BEGIN Source records

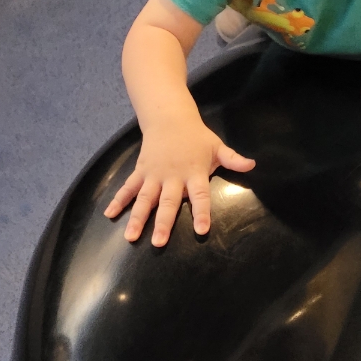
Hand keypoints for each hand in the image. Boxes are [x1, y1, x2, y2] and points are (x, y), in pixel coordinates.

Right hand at [104, 118, 254, 246]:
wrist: (169, 118)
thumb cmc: (196, 136)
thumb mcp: (217, 146)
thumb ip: (233, 159)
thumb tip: (252, 165)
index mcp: (194, 172)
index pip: (200, 195)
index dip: (202, 212)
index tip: (202, 230)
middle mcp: (172, 176)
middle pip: (167, 202)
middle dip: (162, 223)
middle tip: (158, 243)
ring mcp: (154, 175)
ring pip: (144, 199)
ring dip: (136, 218)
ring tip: (130, 237)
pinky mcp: (141, 172)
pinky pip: (128, 188)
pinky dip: (118, 201)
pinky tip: (109, 215)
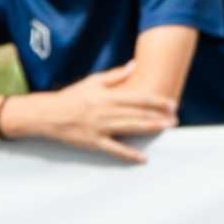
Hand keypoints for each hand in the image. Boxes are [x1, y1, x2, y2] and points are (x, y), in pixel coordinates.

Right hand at [24, 73, 179, 161]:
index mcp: (107, 96)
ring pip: (129, 128)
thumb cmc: (72, 96)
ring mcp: (100, 128)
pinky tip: (143, 158)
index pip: (137, 98)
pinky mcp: (93, 142)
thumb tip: (134, 65)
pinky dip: (129, 155)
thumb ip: (115, 75)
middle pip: (136, 114)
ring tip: (165, 129)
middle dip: (158, 116)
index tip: (171, 103)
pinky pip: (114, 149)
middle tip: (175, 119)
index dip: (156, 102)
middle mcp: (105, 111)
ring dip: (149, 129)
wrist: (48, 114)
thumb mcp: (92, 81)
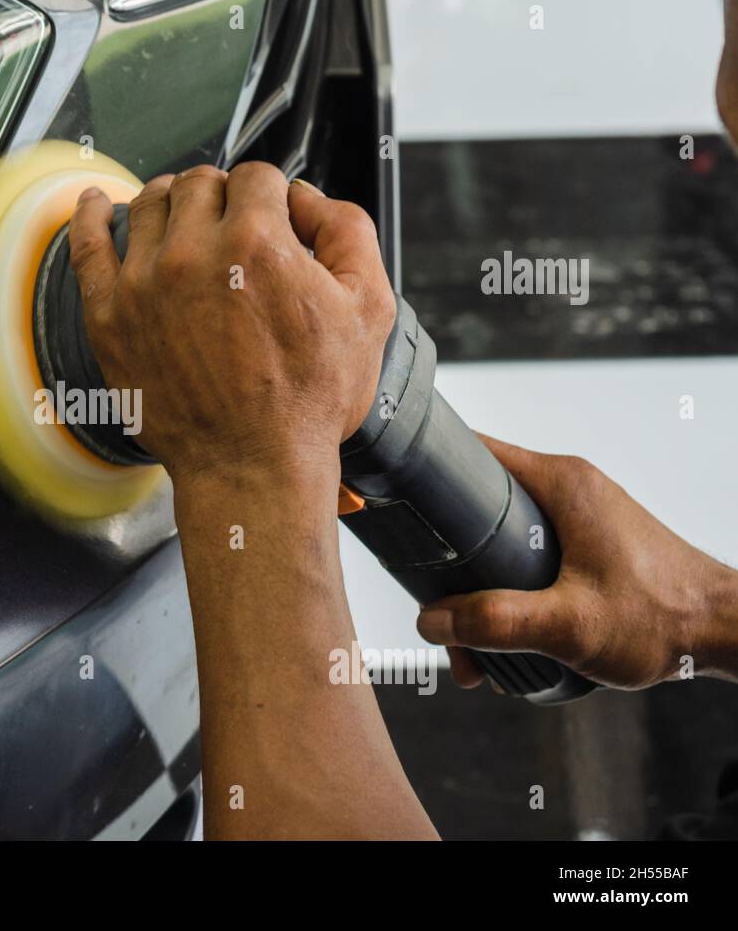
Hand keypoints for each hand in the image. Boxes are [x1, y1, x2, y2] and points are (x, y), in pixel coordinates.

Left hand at [67, 163, 394, 485]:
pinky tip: (98, 203)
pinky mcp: (109, 317)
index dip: (270, 195)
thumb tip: (306, 198)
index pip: (256, 177)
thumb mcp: (368, 308)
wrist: (252, 464)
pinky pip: (87, 247)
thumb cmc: (309, 399)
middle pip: (201, 184)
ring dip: (171, 200)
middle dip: (223, 196)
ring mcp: (142, 284)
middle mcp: (191, 253)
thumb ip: (347, 231)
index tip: (270, 219)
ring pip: (149, 204)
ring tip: (183, 217)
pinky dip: (91, 215)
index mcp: (256, 243)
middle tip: (233, 228)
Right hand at [418, 436, 737, 689]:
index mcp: (561, 483)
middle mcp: (567, 490)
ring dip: (479, 591)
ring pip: (501, 543)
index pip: (474, 450)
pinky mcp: (585, 546)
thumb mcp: (569, 624)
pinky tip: (507, 641)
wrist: (724, 634)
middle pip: (478, 507)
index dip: (429, 470)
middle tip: (436, 607)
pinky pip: (527, 560)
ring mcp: (576, 518)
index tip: (396, 500)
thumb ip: (496, 621)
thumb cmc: (664, 617)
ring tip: (473, 649)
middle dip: (450, 562)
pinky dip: (508, 595)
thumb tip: (432, 620)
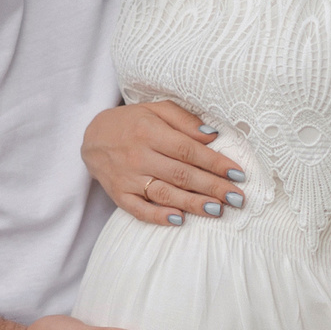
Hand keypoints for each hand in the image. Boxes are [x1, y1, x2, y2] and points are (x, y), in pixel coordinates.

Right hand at [82, 101, 243, 226]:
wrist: (92, 138)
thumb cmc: (131, 122)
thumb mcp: (156, 109)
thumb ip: (184, 120)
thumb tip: (213, 136)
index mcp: (150, 132)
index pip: (189, 151)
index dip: (215, 163)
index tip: (238, 173)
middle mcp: (139, 156)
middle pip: (182, 175)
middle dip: (213, 187)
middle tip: (238, 198)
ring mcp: (128, 178)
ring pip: (165, 194)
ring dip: (193, 204)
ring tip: (218, 210)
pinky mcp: (119, 195)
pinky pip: (139, 210)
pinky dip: (158, 216)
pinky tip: (179, 220)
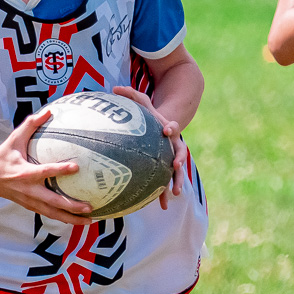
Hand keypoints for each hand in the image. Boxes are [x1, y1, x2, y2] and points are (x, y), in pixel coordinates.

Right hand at [0, 107, 95, 224]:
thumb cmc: (2, 157)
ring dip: (71, 218)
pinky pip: (49, 214)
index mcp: (25, 173)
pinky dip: (63, 218)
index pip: (46, 171)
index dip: (61, 170)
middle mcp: (29, 190)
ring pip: (53, 213)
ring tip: (90, 220)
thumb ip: (31, 124)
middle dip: (72, 206)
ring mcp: (30, 201)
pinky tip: (77, 219)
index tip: (76, 167)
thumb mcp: (14, 139)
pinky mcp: (30, 206)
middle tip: (89, 206)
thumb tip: (49, 110)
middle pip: (53, 202)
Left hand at [111, 85, 184, 208]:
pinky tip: (161, 205)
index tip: (166, 130)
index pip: (172, 127)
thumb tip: (114, 88)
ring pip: (177, 172)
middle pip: (180, 153)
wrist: (163, 126)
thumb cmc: (149, 114)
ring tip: (173, 194)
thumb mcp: (141, 102)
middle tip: (175, 167)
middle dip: (179, 161)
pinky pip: (167, 181)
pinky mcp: (167, 169)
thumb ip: (130, 95)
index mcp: (168, 129)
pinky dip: (164, 193)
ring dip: (176, 182)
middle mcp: (174, 144)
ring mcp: (172, 157)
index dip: (171, 128)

END Source records

## What you will do
Every line holding the word "wrist" should be copied out of the material.

## Written solution
wrist: (169, 118)
wrist: (48, 114)
wrist: (252, 464)
wrist: (724, 634)
wrist: (92, 138)
wrist: (163, 126)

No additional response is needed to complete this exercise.